A River Runs Through It tells the quite extraordinary story of two boys, Norman Maclean (Craig Sheffer) and Paul Maclean (Brad Pritt). They are growing up in the 1920s with a very strict father who is a pastor, Rev. Maclean (Tom Skerritt). Their father only teaches them about three things in life, the Bible, school and fly fishing. Paul is more of the rebellious son that has to be watched very closely, while Norman is responsible, and has the look of someone that will one day be a good man. So Norman departs from his lifetime home to go to college and start his own life, without returning home for six years. Paul does not want to leave his home because of fly fishing, which he is unusually good at, and he finds a job as a local journalist. That summer Norman finds a girlfriend, and begins to get serious and keep a clean life. But Paul turns to nothing but gambling and liquor, getting in debt and making his share of enemies. Through the exact same teachings of the Bible and fly fishing from their father, Norman and Paul become two completely different men.
Directed by the famous Robert Redford, A River Runs Through It is a surprisingly very good film.

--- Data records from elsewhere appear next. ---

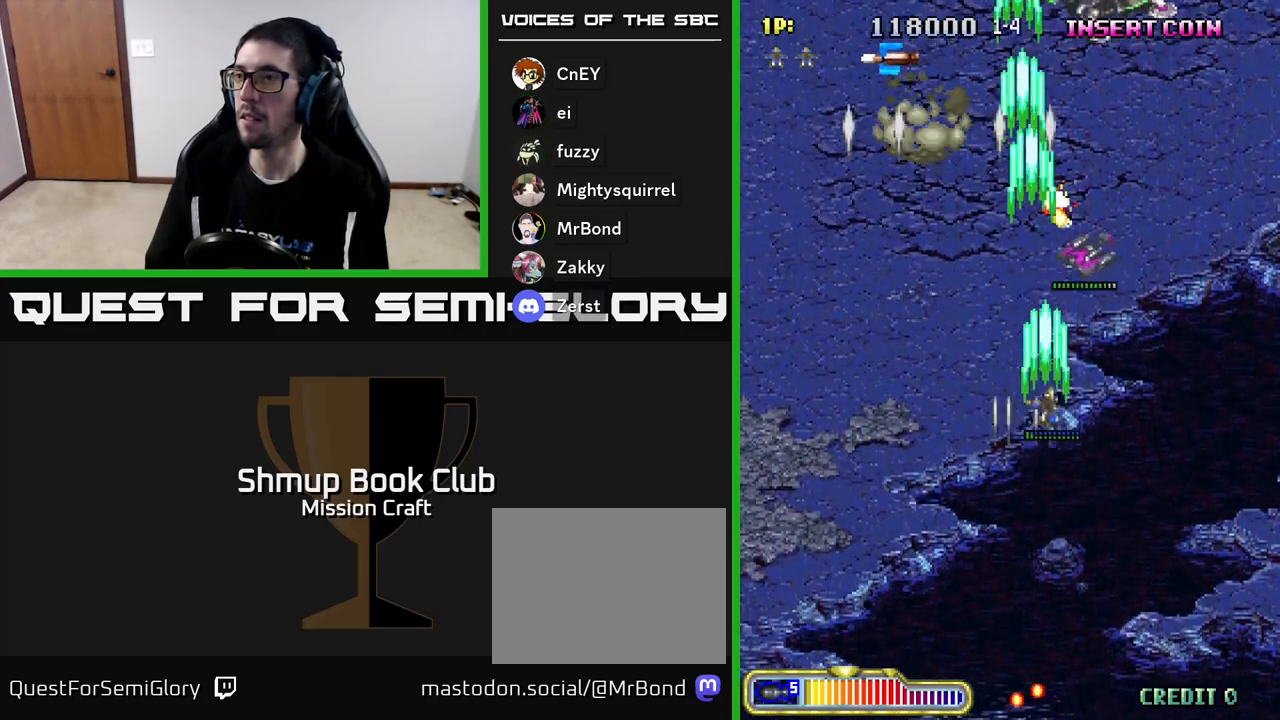
{"buttons": ["R2", "DPAD_UP", "DPAD_LEFT"], "left_stick": "center", "events": [[183, "DPAD_UP", "down"], [200, "DPAD_RIGHT", "up"], [300, "DPAD_LEFT", "down"]]}
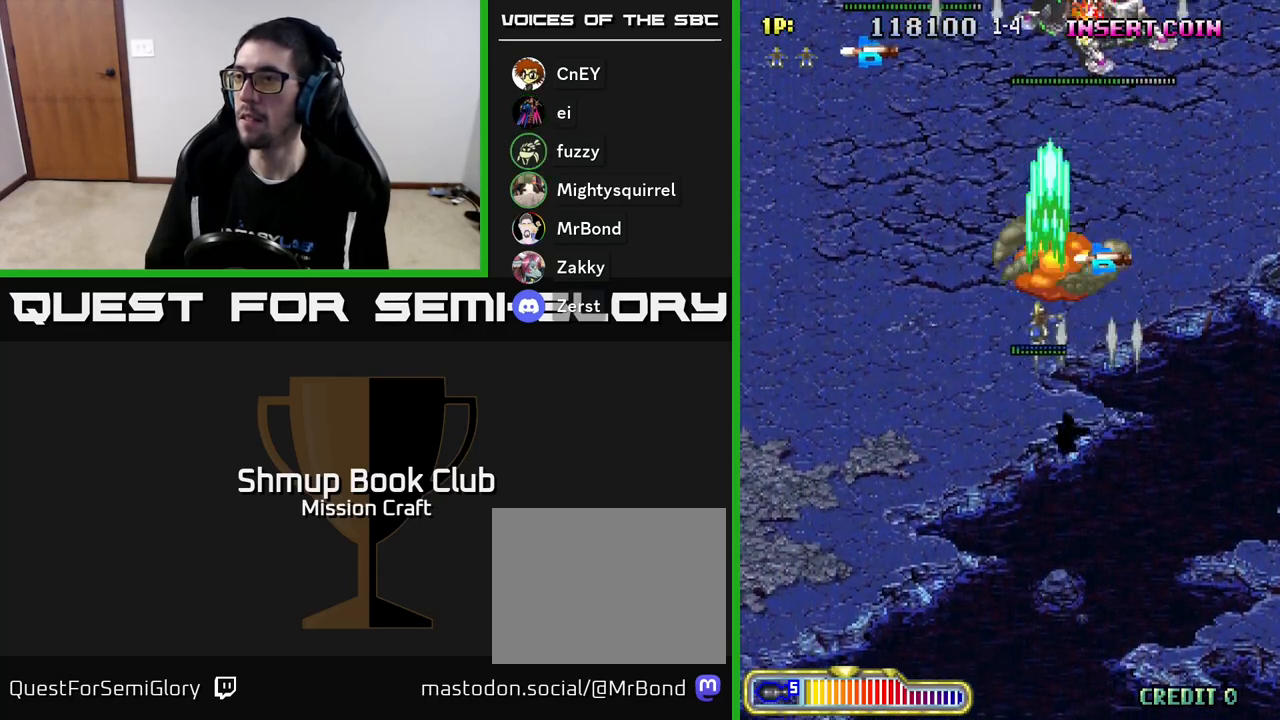
{"buttons": ["R2", "DPAD_RIGHT"], "left_stick": "center", "events": [[50, "DPAD_LEFT", "up"], [100, "DPAD_RIGHT", "down"], [400, "DPAD_UP", "up"]]}
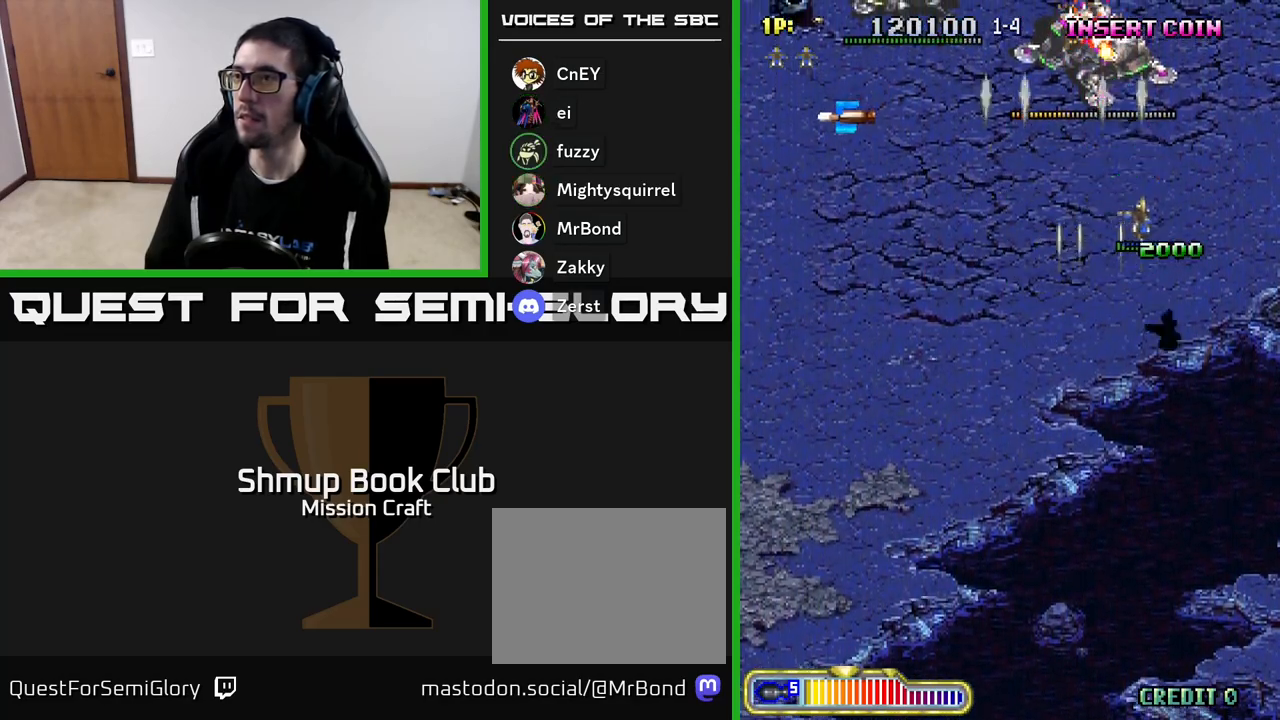
{"buttons": ["R2", "DPAD_LEFT"], "left_stick": "center", "events": [[117, "DPAD_DOWN", "down"], [200, "DPAD_RIGHT", "up"], [283, "DPAD_LEFT", "down"], [317, "DPAD_DOWN", "up"]]}
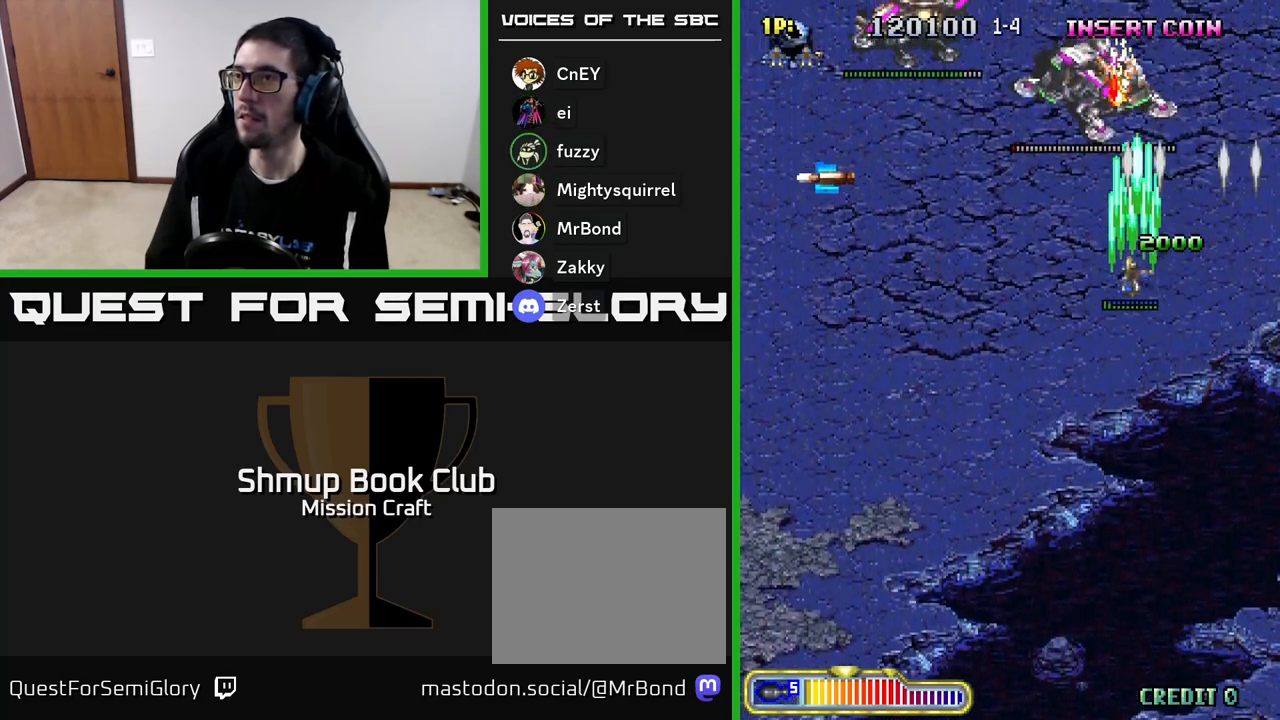
{"buttons": ["R2", "DPAD_LEFT"], "left_stick": "center", "events": []}
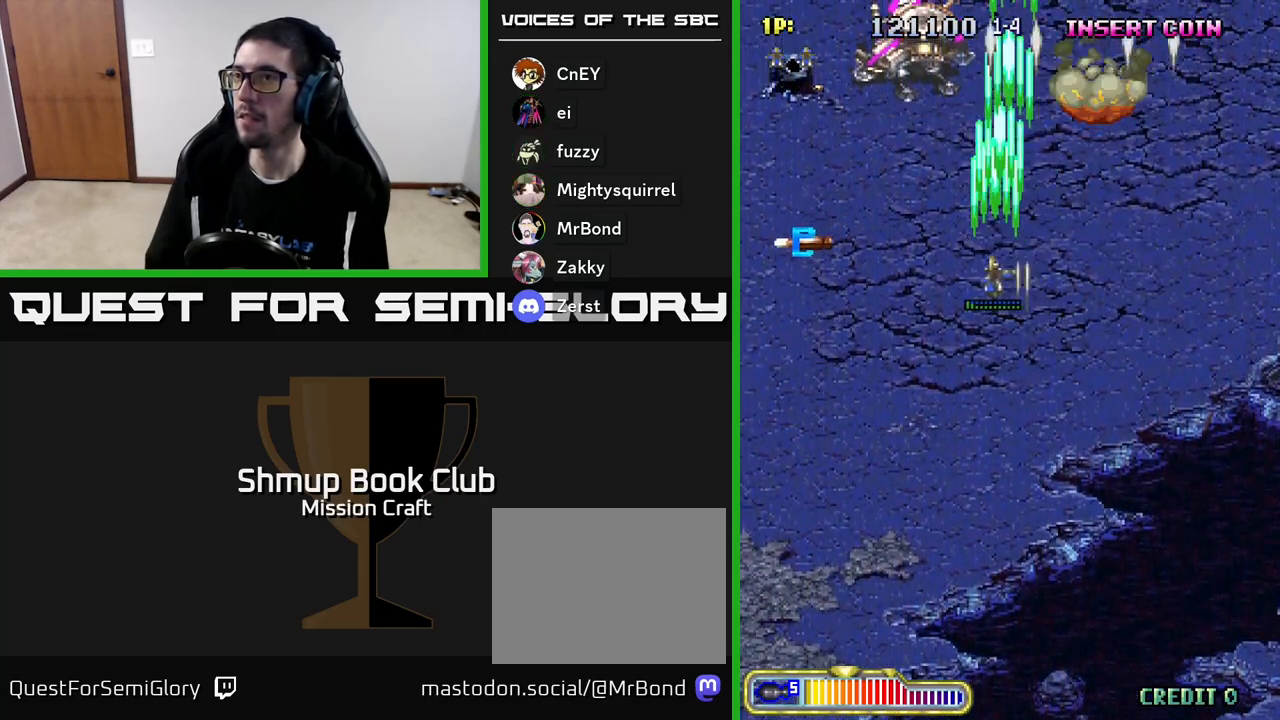
{"buttons": ["R2", "DPAD_DOWN"], "left_stick": "center", "events": [[150, "DPAD_DOWN", "down"], [183, "DPAD_LEFT", "up"]]}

This is the type that fits my taste perfectly, and while seeing it I was somewhat reminded of another film I truly love, The Cider House Rules. There is no doubt that many will find this film slow and very boring, but that is what I love most about it. Redford and Friedenberg do nothing special here but take the audience through the interesting, meaningful, and sad lives of the Maclean brothers, and the people concerning them. I have always been a big Robert Redford fan, as he stars in one of my favorite films ever, The Sting. It was great to see him in the directing chair here, and even though this is not the first film Redford ever directed, it is the only one I have seen so it has the same affect for me. I have heard some say Redford has made a masterpiece here, and others say just another boring, no point film. I disagree on both ends. A River Runs Through It is no masterpiece, but that does not change the fact that it is a very well made film, that most movie buffs will like, or maybe even love. Redford's direction is quite excellent really, he takes us through the lives of these two men that are developed so brillinatly that the audience is likely to have tears nearing the end. Though the end was my biggest problem with the film. It felt forced to me, without about ten minutes left it did not feel like the movie was about to be over, and I think the writers might have forced it. Not enough to ruin the movie or anything, but I would have liked it to be better than it was.
A River Runs Through It is also a very well cast film, with no miscasts, which is always a plus. I was worried that Craid Sheffer would not do a good job, but I was in for quite a surprise here. He did wonderfully. He was a great lead, and good enough to lift the film up even more, portraying the character of Norman very well. Brad Pitt was a standout here. I know many people like to give him hate, and I can see why. But it is hard to deny that he actually does have acting ability, and it is shown off in this film. No doubt one of my favorite performances coming from him. Tom Skerritt was so great as well. If you have ever known an old country pastor then you will know just exactly how well he did here. A great cast just brought this film up to what it needed to be.
Overall, A River Runs Through It is a film that with a stronger ending, could have been a near masterpiece, if not one. Though that does not change for the fact that it is a very solid, good film that can be enjoyed by adults as well as families. It is not complicated, it is just a simple tale of life that is really worth watching. The screenplay is great, and Redford's direction is very impressive. He should probably work in the directing chair more often than he does. The acting was brilliant, which helps the characters that are developed to perfection. The cinematography and musical score were both Oscar worthy as well, one of which taking home the big award. When watching this film, take it for what it is and the whole film is worth your money in the end.